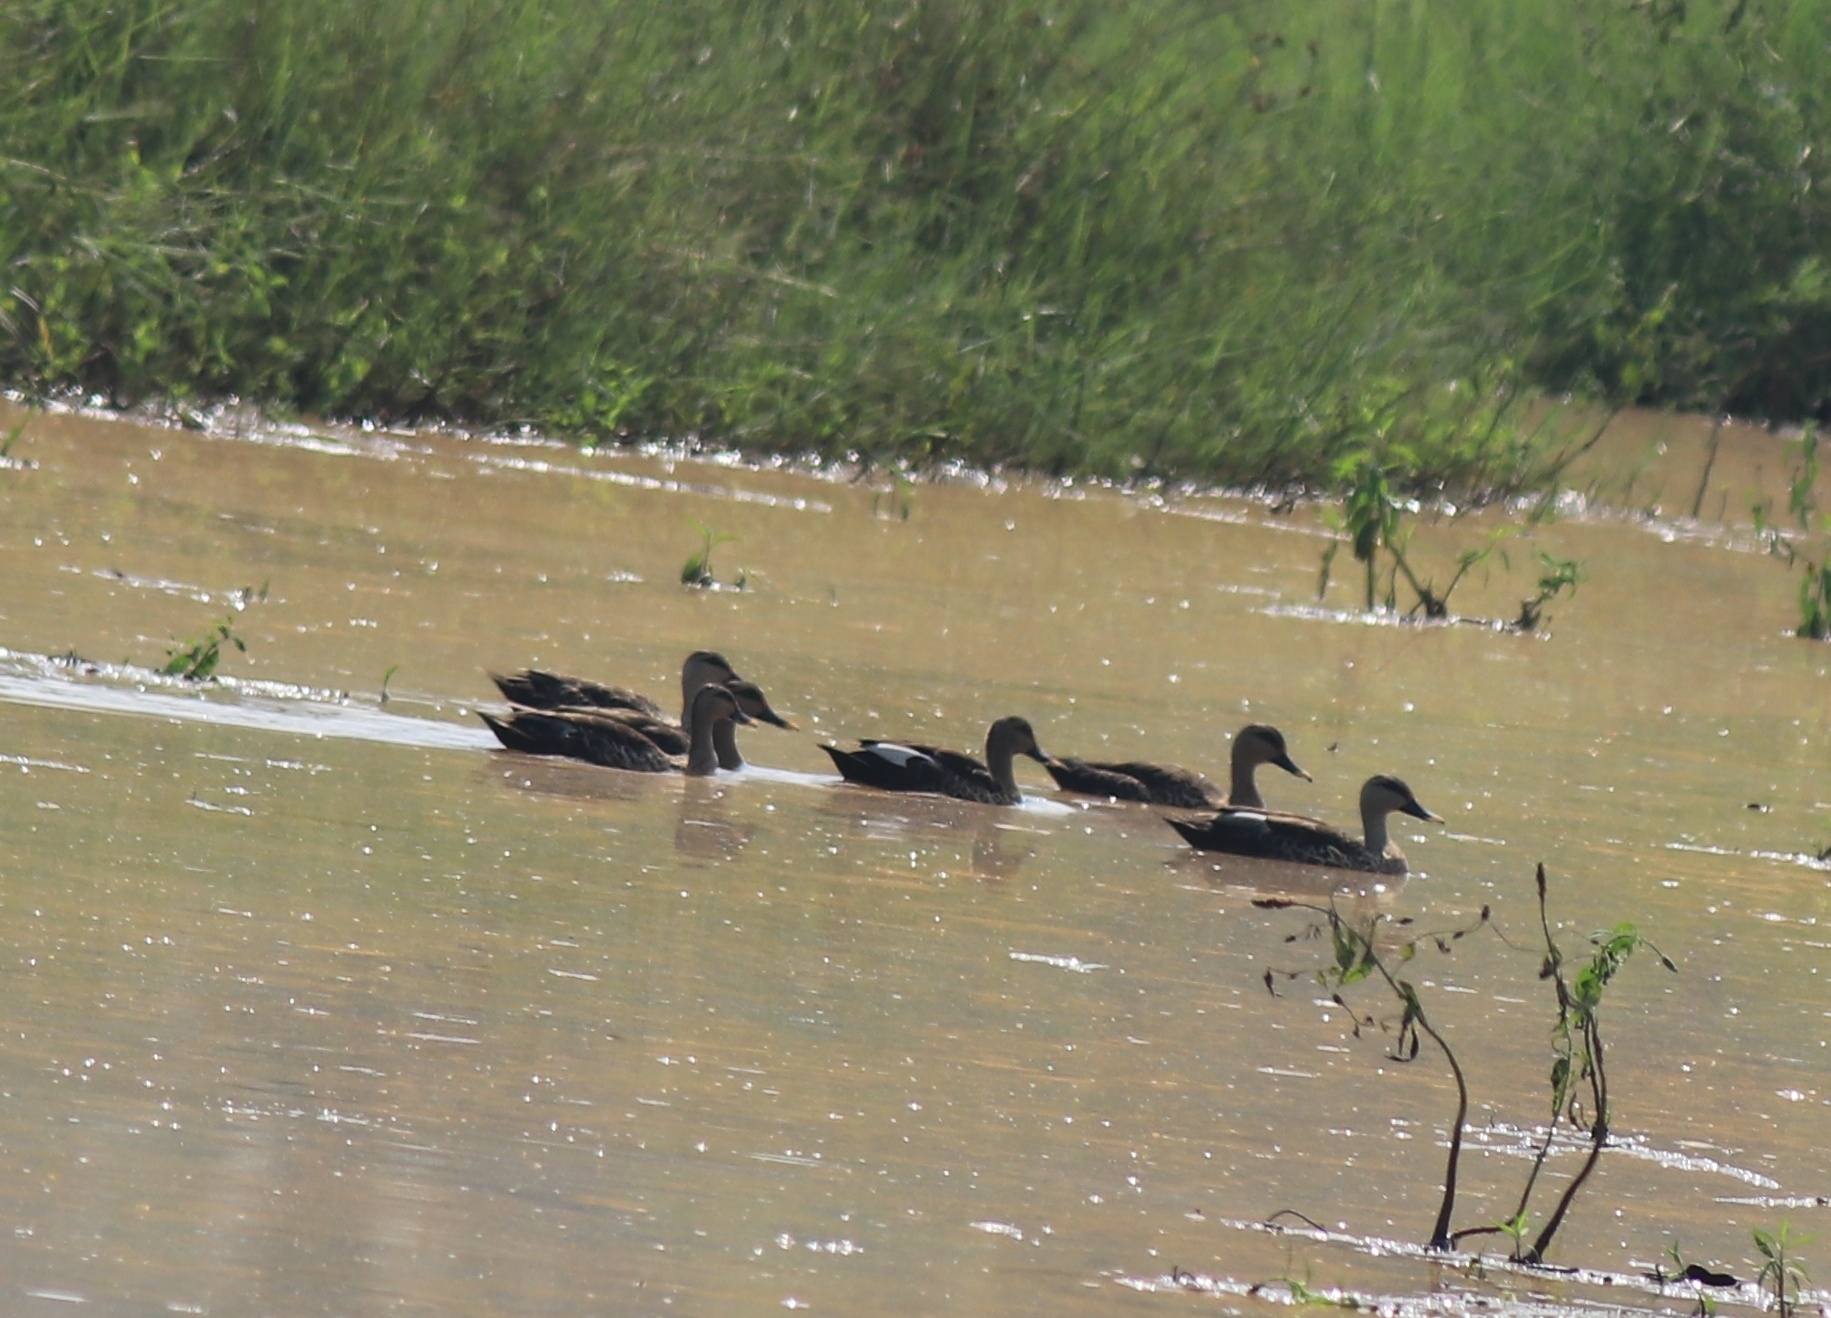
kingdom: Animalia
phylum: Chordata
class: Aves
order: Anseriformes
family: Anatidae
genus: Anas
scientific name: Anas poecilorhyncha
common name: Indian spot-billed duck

-*-

▶ To do: Please copy every line of text in the data above without changing a character, and leave the pictures out of your answer.

▶ Problem solution:
kingdom: Animalia
phylum: Chordata
class: Aves
order: Anseriformes
family: Anatidae
genus: Anas
scientific name: Anas poecilorhyncha
common name: Indian spot-billed duck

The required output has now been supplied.